MPs are today being asked to back the Government’s plan to opt-out of 133 EU crime and justice laws but opt back in to 35 of them, including the European Arrest Warrant. As we’ve pointed out before, opting back in means accepting full European Court of Justice jurisdiction over these measures for the first time – a major transfer of power in the wrong direction for Conservative MPs which stood on a manifesto promising to “work to bring back key powers over legal rights, criminal justice and social and employment legislation to the UK.”

The Government has promised more time for Parliamentary committees to report on the proposed ‘opt back ins’ and there will be another vote on opting in, after negotiations with the European Commission and other member states are complete. The Government has also proposed a series of domestic reforms that would improve the functioning of the EU Arrest Warrant.

Nevertheless, the Government’s proposal to opt back in to 35 laws, which includes the three most significant – the EAW, Eurojust and Europol – does raise serious question marks about the Conservative leadership’s pledge to renegotiate EU powers. More time for scrutiny is welcome but the risk is that Parliament is presented with a fait accompli after EU negotiations – will MPs be able to vote on individual opt-ins or be presented with a final list as they have been this time? As a statement of intent in future negotiations about EU involvement in this area, opting back into 35 measures seems rather weak.

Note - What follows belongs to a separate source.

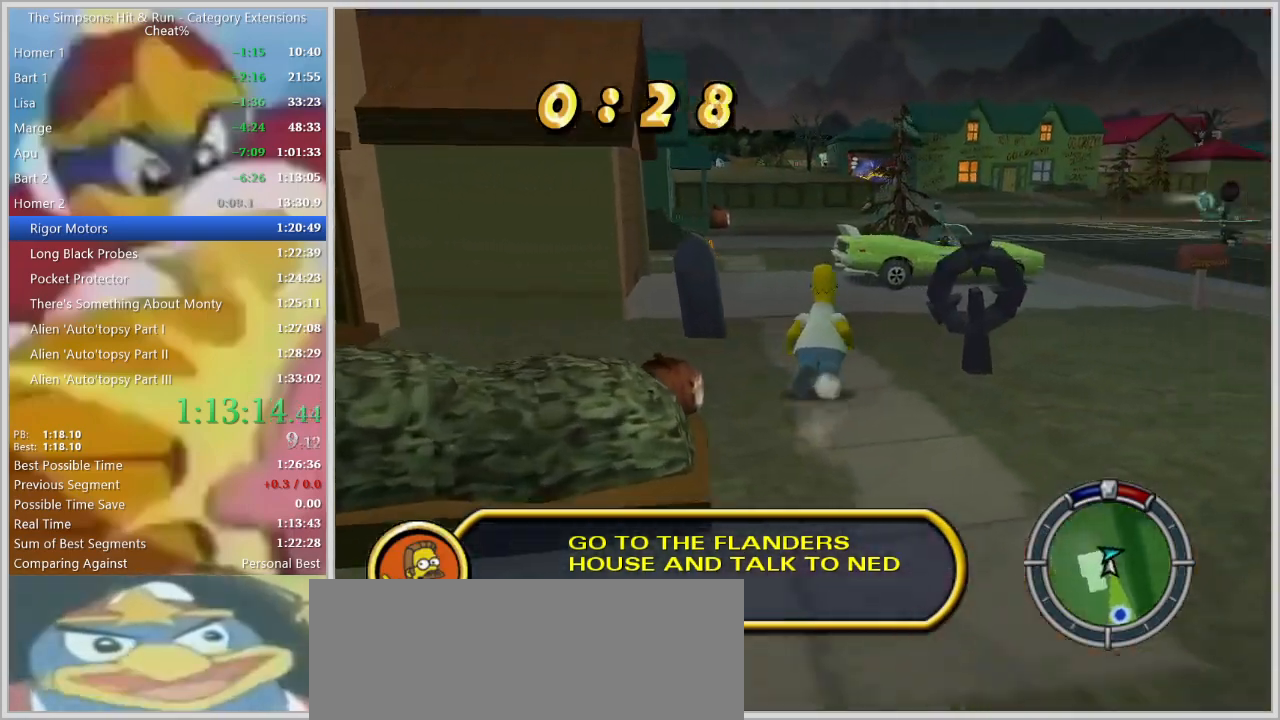
{"keys": ["shift", "w"], "events": [[67, "d", "up"], [150, "left", "up"]]}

The wider question many Tory MPs will have is whether this closes the book on this area of the UK relationship with the EU for good? They will want reassurances that, after this messy legal and Coalition compromise, a majority Conservative government would seek to reopen the issue and remove all ECJ jurisdiction over crime and justice and return to a voluntary system of practical cooperation.

We hear that most Conservative MPs will vote for the Government motion today, and the rebellion is likely to be limited mostly to the usual suspects. The question is: will Tory MPs vote with the Government today because they have faith in Conservative leaders to deliver changes to EU crime and justice cooperation in future, or because they don’t want to kick up a fuss?